▸ **Instructions to follow**: Exact copies of all entries are needed. Pictures are to be left out.

BEGIN Dataset extract

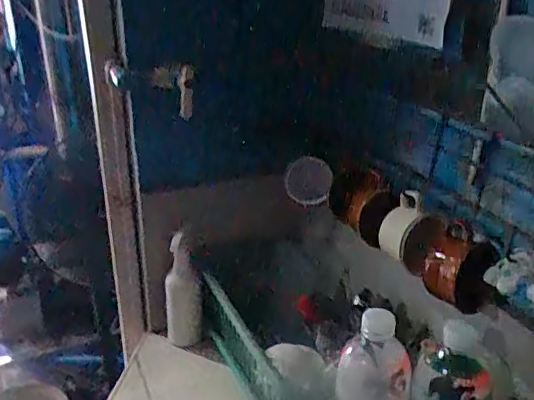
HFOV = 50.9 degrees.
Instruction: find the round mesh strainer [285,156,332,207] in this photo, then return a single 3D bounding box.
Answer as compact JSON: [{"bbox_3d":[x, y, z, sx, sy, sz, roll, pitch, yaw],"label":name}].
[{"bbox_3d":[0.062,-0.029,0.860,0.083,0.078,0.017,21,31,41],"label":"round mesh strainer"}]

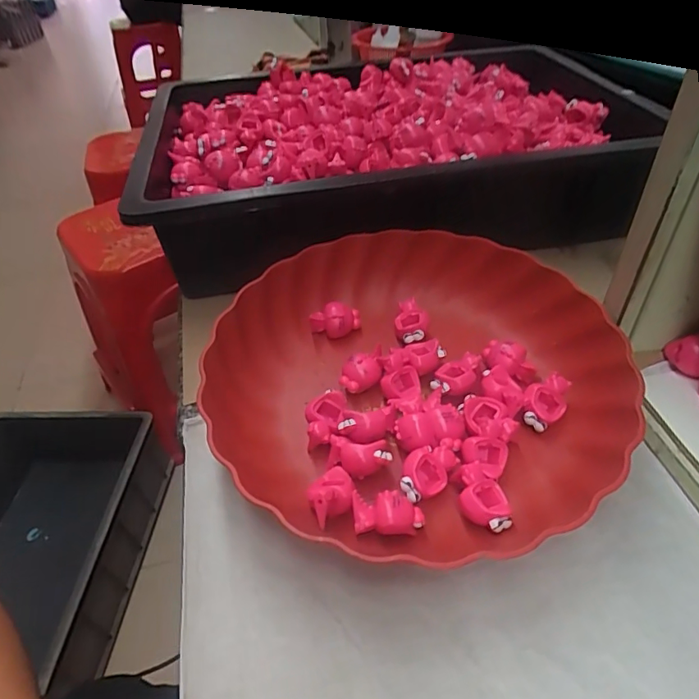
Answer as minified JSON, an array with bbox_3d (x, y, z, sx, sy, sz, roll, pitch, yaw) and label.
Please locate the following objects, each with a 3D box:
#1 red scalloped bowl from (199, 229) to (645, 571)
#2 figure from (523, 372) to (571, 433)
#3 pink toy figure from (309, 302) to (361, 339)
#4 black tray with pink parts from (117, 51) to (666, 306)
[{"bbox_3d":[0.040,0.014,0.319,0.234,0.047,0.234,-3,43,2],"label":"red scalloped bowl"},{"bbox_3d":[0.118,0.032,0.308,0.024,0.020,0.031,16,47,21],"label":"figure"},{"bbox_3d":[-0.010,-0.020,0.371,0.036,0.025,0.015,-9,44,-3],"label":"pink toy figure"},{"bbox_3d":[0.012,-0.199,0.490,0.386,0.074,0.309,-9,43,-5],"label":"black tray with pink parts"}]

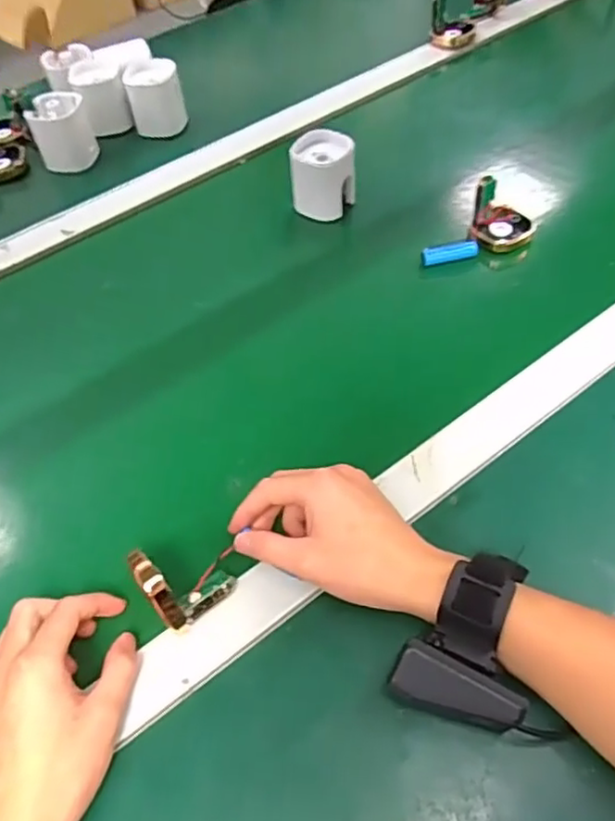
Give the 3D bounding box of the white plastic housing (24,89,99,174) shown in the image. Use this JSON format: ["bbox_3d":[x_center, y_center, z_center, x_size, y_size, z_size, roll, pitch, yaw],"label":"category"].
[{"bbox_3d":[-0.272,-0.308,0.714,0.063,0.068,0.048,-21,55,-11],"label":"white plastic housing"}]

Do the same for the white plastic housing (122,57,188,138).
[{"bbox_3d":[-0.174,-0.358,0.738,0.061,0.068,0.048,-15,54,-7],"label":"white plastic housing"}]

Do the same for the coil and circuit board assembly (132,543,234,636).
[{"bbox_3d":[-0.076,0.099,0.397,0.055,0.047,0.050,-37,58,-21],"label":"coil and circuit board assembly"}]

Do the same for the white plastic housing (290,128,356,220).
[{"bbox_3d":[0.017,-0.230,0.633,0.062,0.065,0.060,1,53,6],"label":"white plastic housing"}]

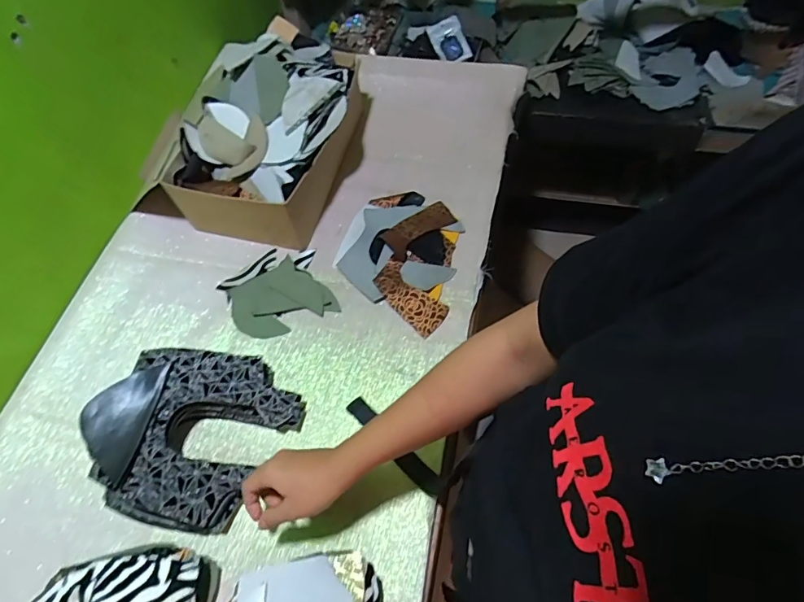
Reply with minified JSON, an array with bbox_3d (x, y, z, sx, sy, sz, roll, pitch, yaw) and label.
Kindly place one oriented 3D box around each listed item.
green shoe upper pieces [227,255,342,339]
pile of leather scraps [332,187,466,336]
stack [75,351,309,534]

END Dataset extract

▸ **Solved problem**:
HFOV = 50.9 degrees.
Instruction: find the round mesh strainer [285,156,332,207] in this photo, then return a single 3D bounding box.
Answer as compact JSON: [{"bbox_3d":[x, y, z, sx, sy, sz, roll, pitch, yaw],"label":name}].
[{"bbox_3d":[0.062,-0.029,0.860,0.083,0.078,0.017,21,31,41],"label":"round mesh strainer"}]

Answer as minified JSON, an array with bbox_3d (x, y, z, sx, sy, sz, roll, pitch, yaw) and label.
Please locate the following objects, each with a 3D box:
#1 red scalloped bowl from (199, 229) to (645, 571)
#2 figure from (523, 372) to (571, 433)
#3 pink toy figure from (309, 302) to (361, 339)
#4 black tray with pink parts from (117, 51) to (666, 306)
[{"bbox_3d":[0.040,0.014,0.319,0.234,0.047,0.234,-3,43,2],"label":"red scalloped bowl"},{"bbox_3d":[0.118,0.032,0.308,0.024,0.020,0.031,16,47,21],"label":"figure"},{"bbox_3d":[-0.010,-0.020,0.371,0.036,0.025,0.015,-9,44,-3],"label":"pink toy figure"},{"bbox_3d":[0.012,-0.199,0.490,0.386,0.074,0.309,-9,43,-5],"label":"black tray with pink parts"}]

Give the 3D bounding box of the white plastic housing (24,89,99,174) shown in the image. Use this JSON format: ["bbox_3d":[x_center, y_center, z_center, x_size, y_size, z_size, roll, pitch, yaw],"label":"category"].
[{"bbox_3d":[-0.272,-0.308,0.714,0.063,0.068,0.048,-21,55,-11],"label":"white plastic housing"}]

Do the same for the white plastic housing (122,57,188,138).
[{"bbox_3d":[-0.174,-0.358,0.738,0.061,0.068,0.048,-15,54,-7],"label":"white plastic housing"}]

Do the same for the coil and circuit board assembly (132,543,234,636).
[{"bbox_3d":[-0.076,0.099,0.397,0.055,0.047,0.050,-37,58,-21],"label":"coil and circuit board assembly"}]

Do the same for the white plastic housing (290,128,356,220).
[{"bbox_3d":[0.017,-0.230,0.633,0.062,0.065,0.060,1,53,6],"label":"white plastic housing"}]

Reply with minified JSON, an array with bbox_3d (x, y, z, sx, sy, sz, roll, pitch, yaw) and label.
Kindly place one oriented 3D box around each listed item.
green shoe upper pieces [227,255,342,339]
pile of leather scraps [332,187,466,336]
stack [75,351,309,534]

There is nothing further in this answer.